Saturday, July 12, 2008

UFAWU still waiting for response from Feds on fishery crisis

"The minister hasn't even bothered sending us a letter, or even acknowledging our letters," -- UFAWU Northern Representative Joy Thorkelson outlining the response thus far from the Federal Government on vital fishery issues on the north coast.

Joy Thorkelson has called returns on the Nass the worst she's ever seen and the size of the fishing fleet setting out from Prince Rupert this year is the smallest in memory, highlighting a number of concerns over the state of the Pacific salmon fishery this year.

With the fishery in a crisis mode as far as UFAWU is concerned, the union is seeking out assistance from the Federal Fisheries Minister Loyola Hearn, a request that so far hasn't been making much headway nor gained much comment.

The Daily News featured the fishery situation on the North Coast as their front page story in Friday's paper.

Licence holiday, one-off payment called for from feds to offset a 'desperate' summer
By Kris Schumacher
The Daily News
Friday, July 11, 2008
Pages one and three

Despite having sent a letter to Fisheries and Oceans Minister Loyola Hearn more than three weeks ago regarding the West Coast fisheries crisis, the United Fishermen and Allied Workers' Union is yet to receive a response from the federal department.

UFAWU Northern Representative Joy Thorkelson says fishing on the Nass River has been the worst she has ever seen, and that based on the most recent escapement numbers the Skeena fishery "doesn't look good either". In 2007, the fishery only opened for a total of seven days, and even with significantly fewer boats planning to fish the North Coast this year, the commercial fleet will undoubtedly be taking even fewer fish this season.

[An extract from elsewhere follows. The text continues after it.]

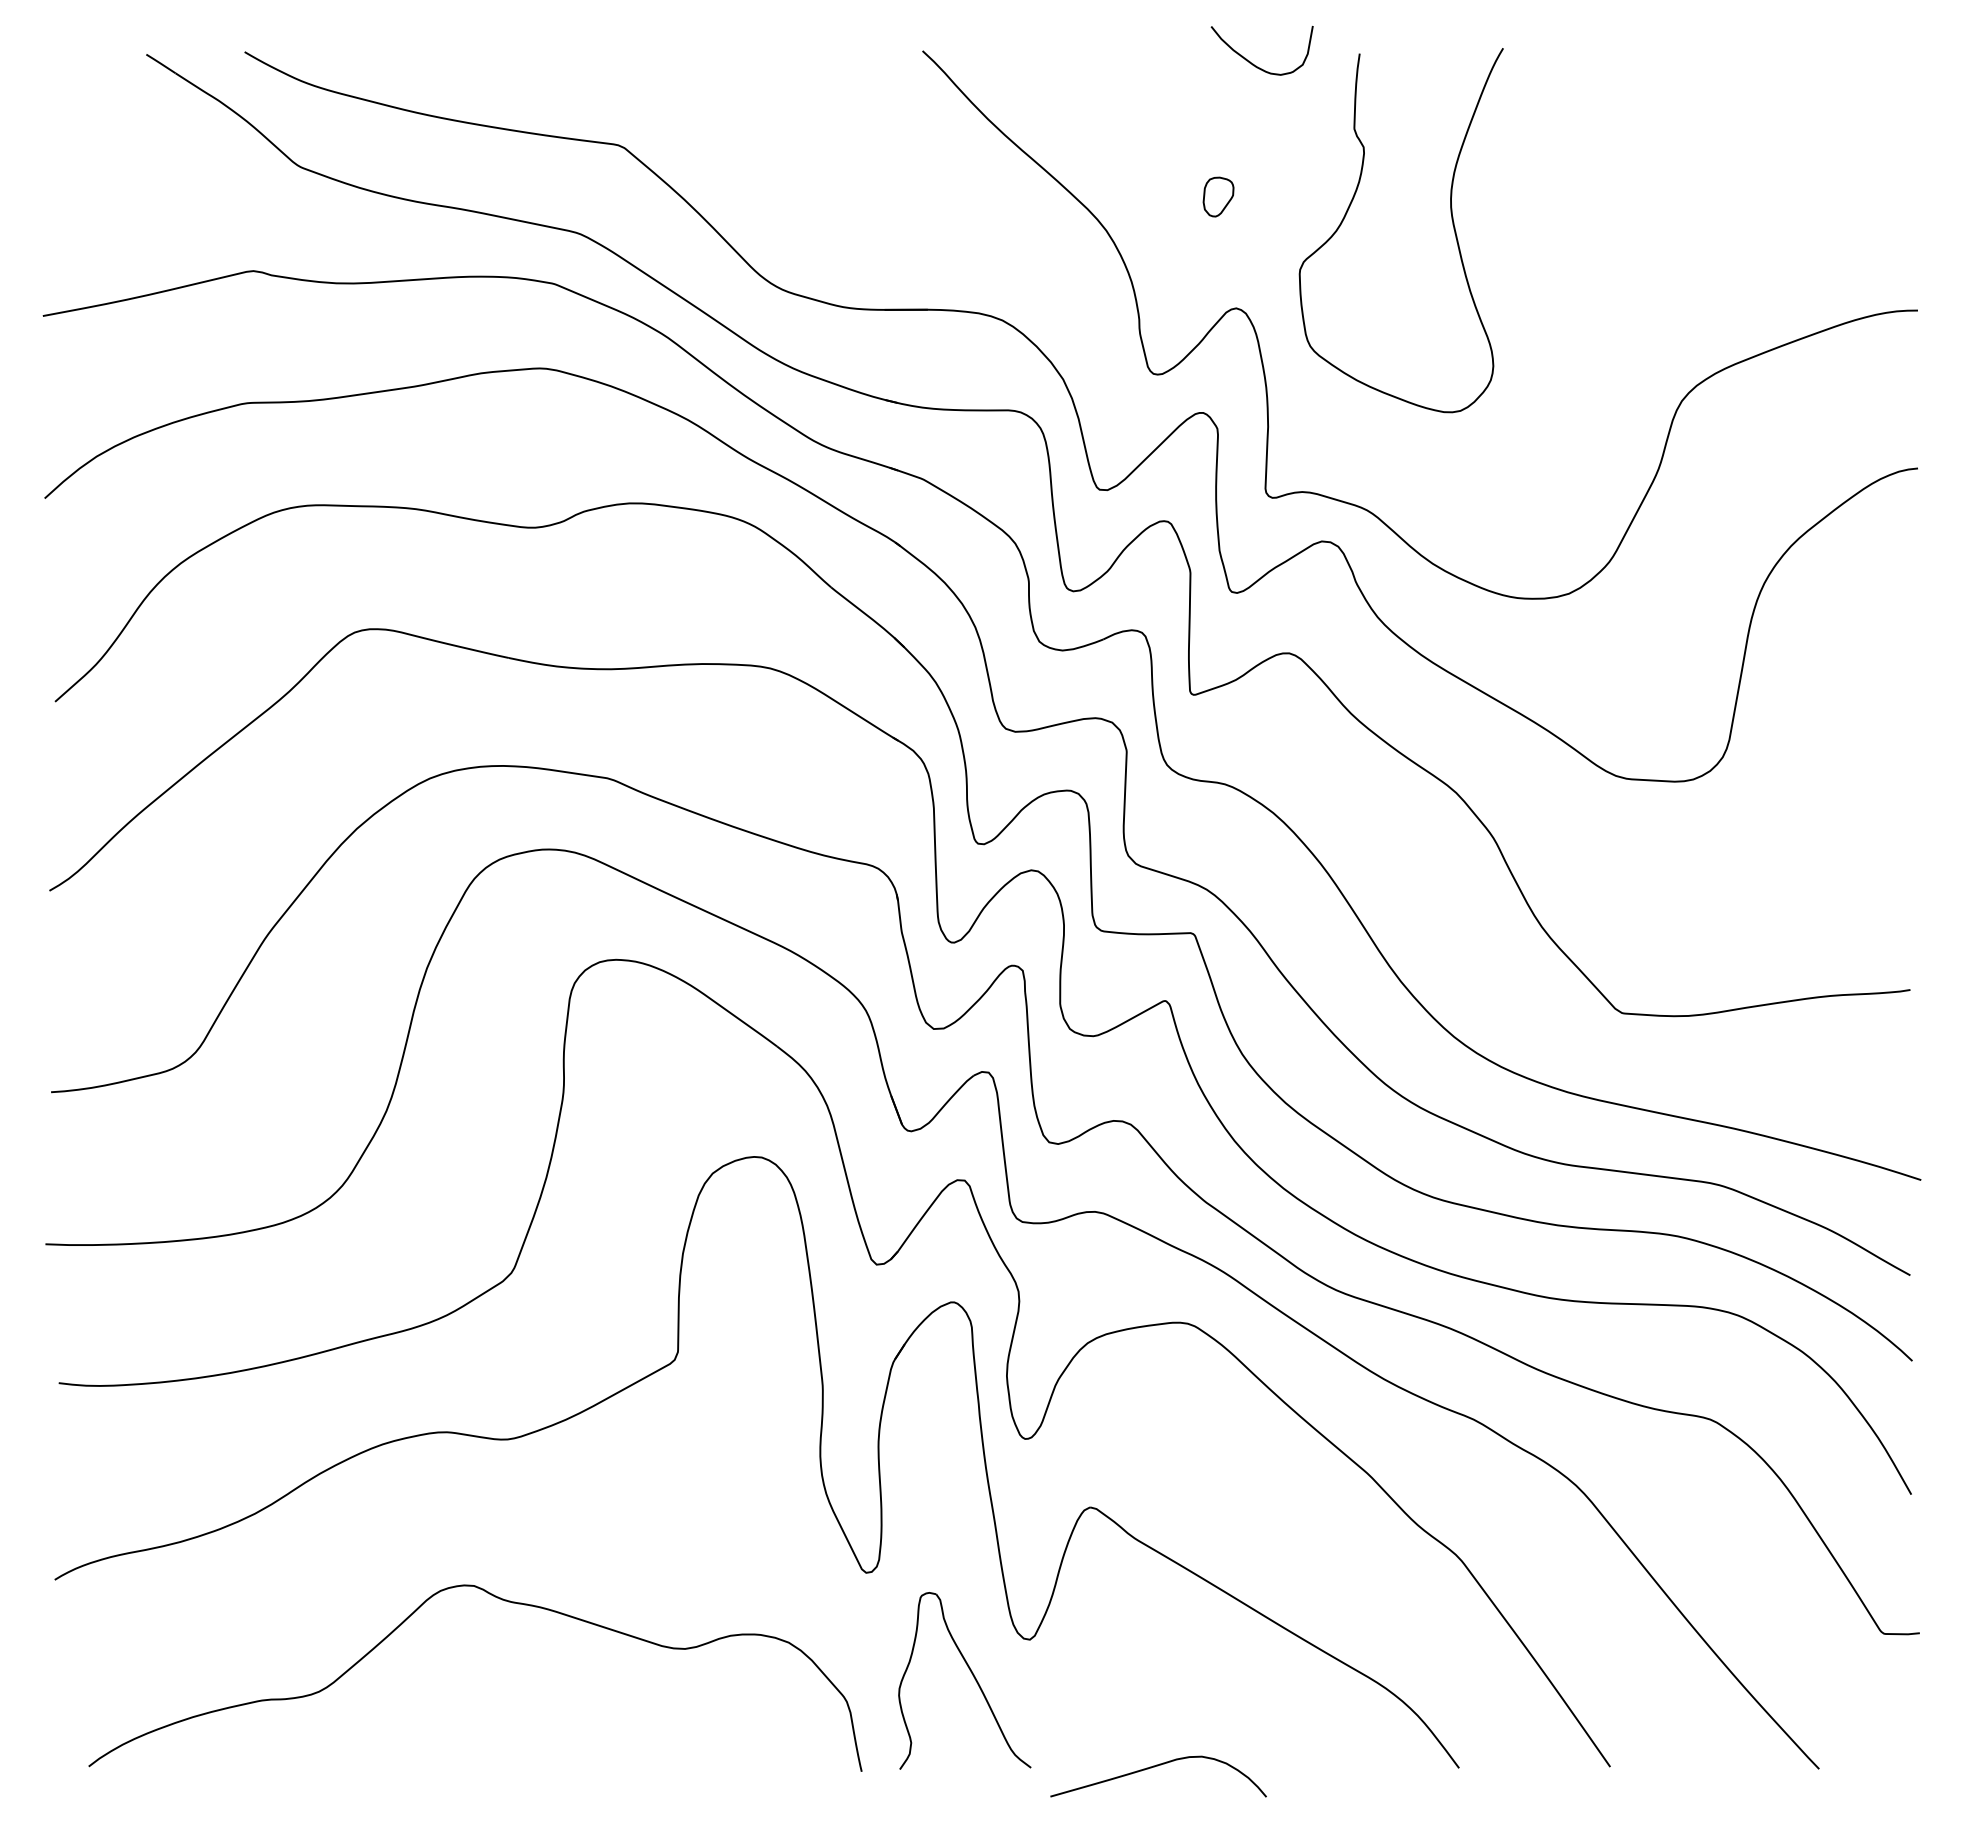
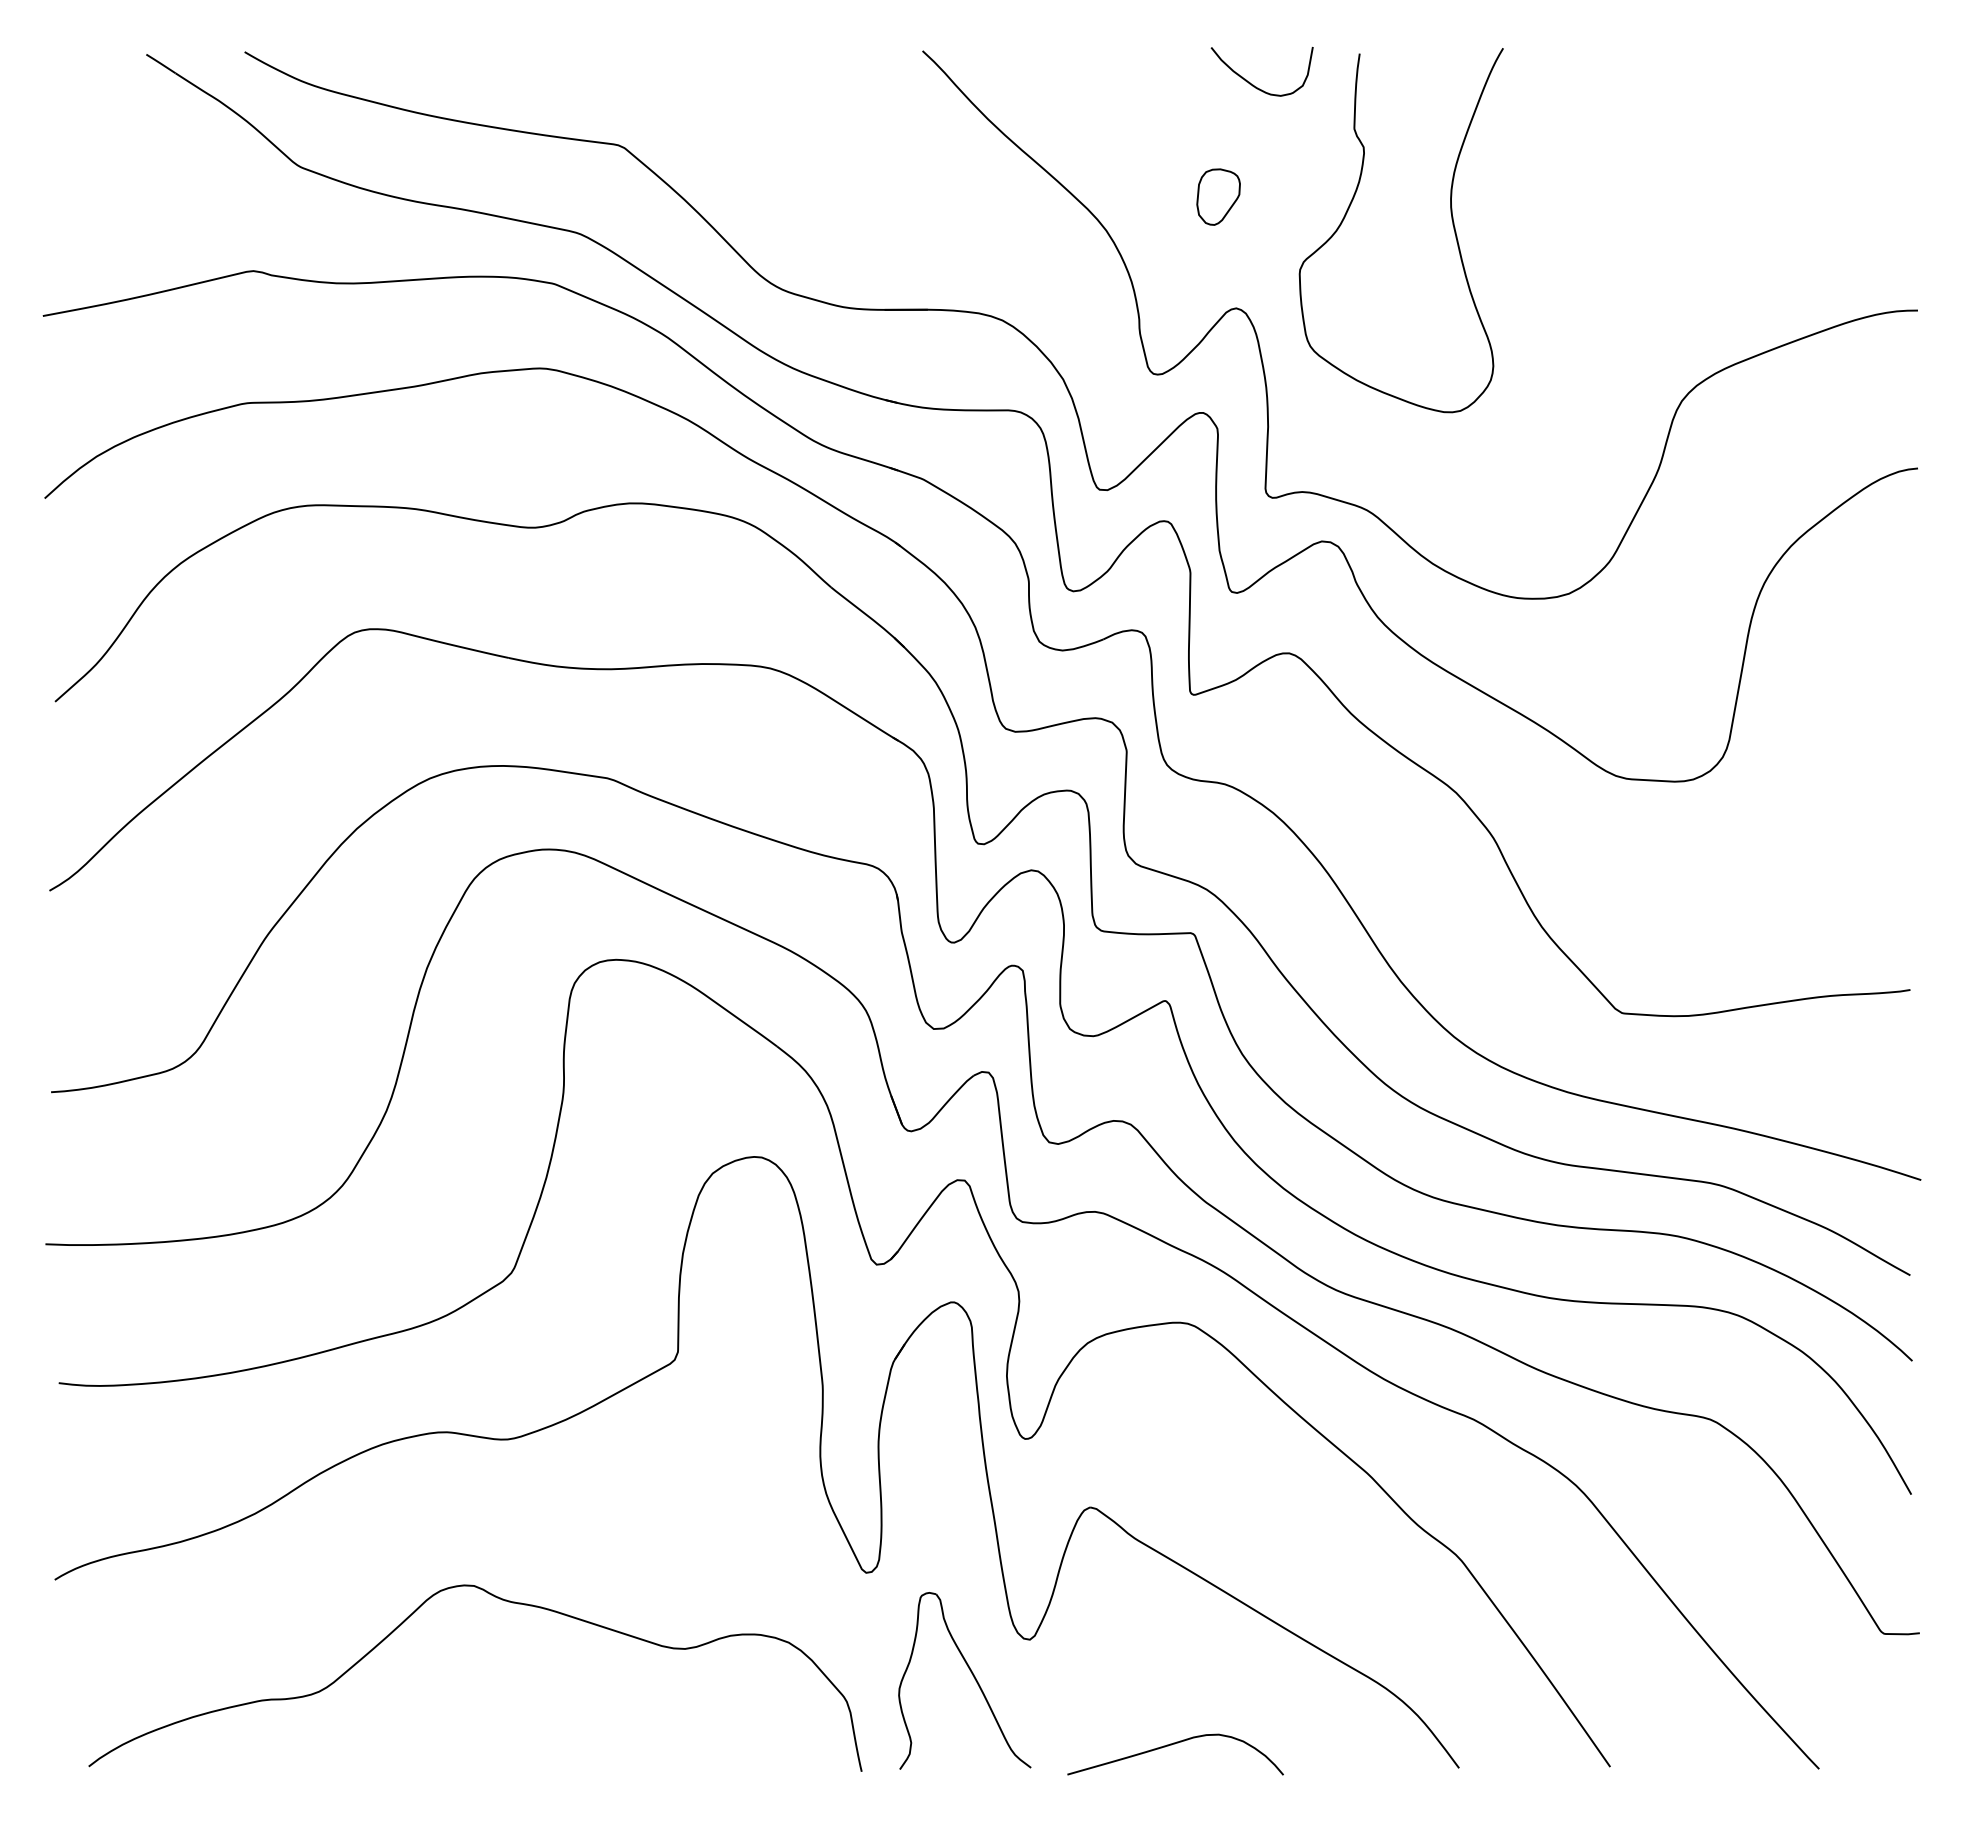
curve at (1253, 63) position: (1253, 63) -> (1253, 84)
part at (1218, 196) size: 33x42 px -> 45x58 px
curve at (1154, 1767) position: (1154, 1767) -> (1171, 1745)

"There are only 200 boats up here, the smallest fleet we've ever had," said Thorkelson.

"I'd guess the peak last year was 350, the normal fleet size we've had over the last four years has been 450 boats, and there are just over 650 licences for the North Coast. So because of the price of fuel, among other things, the rest of the guys are desperate. They're trying to find another job or they're on welfare, and our problem is that their boats aren't being maintained, because next year should be a decent year."

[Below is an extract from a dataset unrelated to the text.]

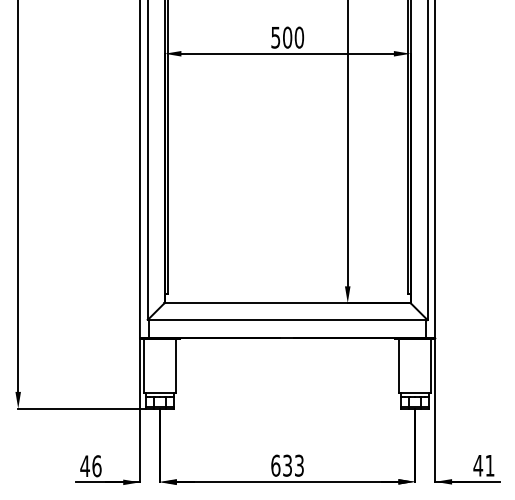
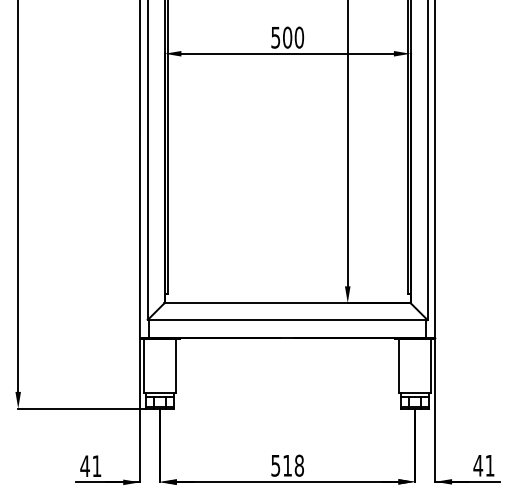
text at (287, 465): 633 -> 518
text at (96, 466): 46 -> 41
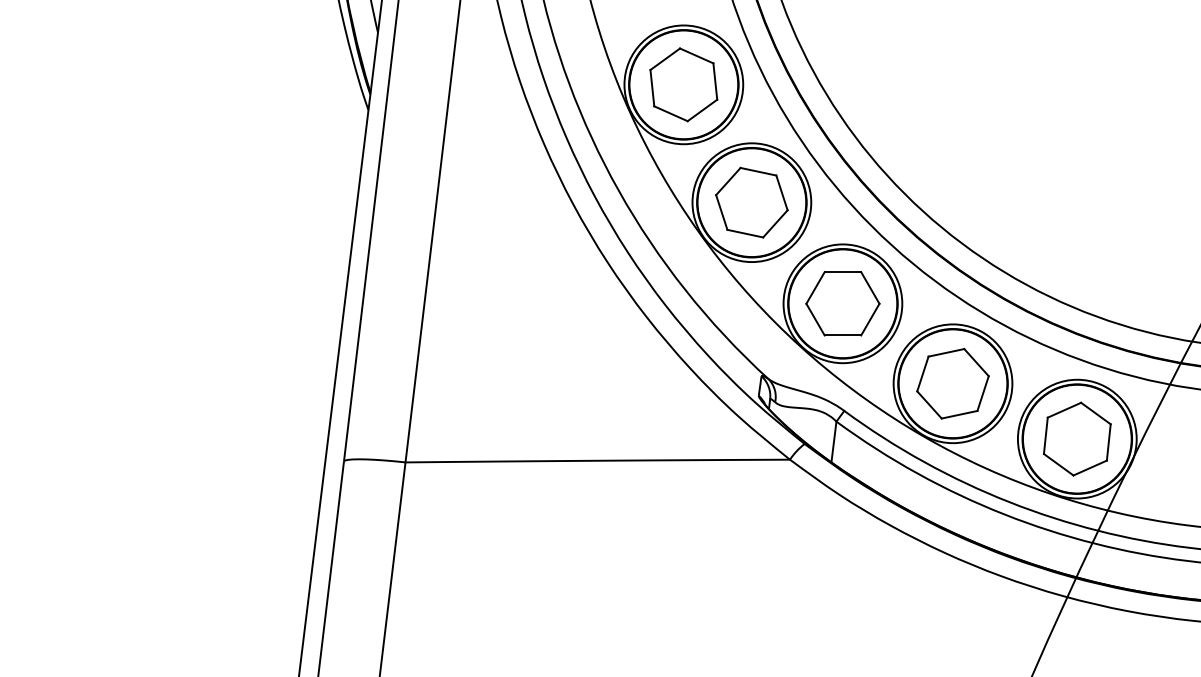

On June 18, at Thorkelson's request, Prince Rupert city council sent a letter to Fisheries and Oceans Canada asking for a licence holiday and a one-time payment to boat owners for maintenance for fishermen who voluntarily tied up this season, because most will find it difficult to even turn a profit with the culmination of low fish numbers and high gas prices. In fact, fishing groups from all over B.C. have sent requests to DFO asking for relief to get them through what will surely be a disastrous summer.

"The minister hasn't even bothered sending us a letter, or even acknowledging our letters," said Thorkelson.

"Down south it's just as much of a crisis. If they fish, in all likelihood they won't fish until September."

Skeena-Bulkley Valley MP Nathan Cullen signed his own copy of the letter requesting a commercial licence holidays and sent it to Minister Hearn.

Cullen sent the letter earlier this week, and says he is in full agreement with fishermen on the need for short-term solutions while a long-term strategy is sought. He recognizes that fishing this season is not worth the costs, as it is simply too expensive for the commercial fleet to be out on the water, and yet people are still trying to make a living.

"The government could play a very significant role, and I think it's just about paying attention to this fishery and recognizing that it's in a state of crisis and that the government does have a role in it," said Cullen.

"The government can say that they're interested or concerned, but it's all in the actions. And so far they've shown themselves to be dismissive of this reality. We're going to put a call in to the office to try and hurry things along, but this is not something they can ignore. It's just irresponsible and uncaring."

"This has been the slow and steady decline of the ability to fish on this coast," said Cullen.
"It's been a combination of low fish returns, mismanagement, and the federal government not paying enough attention to the Northwest. It's quite discouraging.

"There are signs of hope, in terms of getting a better management plan for the whole Skeena, one that we control a lot more of. I'm cautiously optimistic, not about this particular fishing season, but the long-term prospects of getting a more sustainable fishery here for people."